■ WHAT THE TASK ASKS: Leaving out the images, please output every entry exactly as it appears.

Collected data entries:
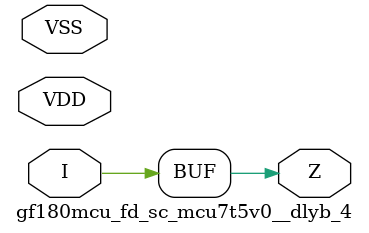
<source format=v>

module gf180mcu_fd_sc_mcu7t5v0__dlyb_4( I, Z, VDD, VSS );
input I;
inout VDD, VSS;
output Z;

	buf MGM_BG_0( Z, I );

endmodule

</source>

■ WRITTEN SOLUTION:
<source format=v>

module gf180mcu_fd_sc_mcu7t5v0__dlyb_4( I, Z, VDD, VSS );
input I;
inout VDD, VSS;
output Z;

	buf MGM_BG_0( Z, I );

endmodule

</source>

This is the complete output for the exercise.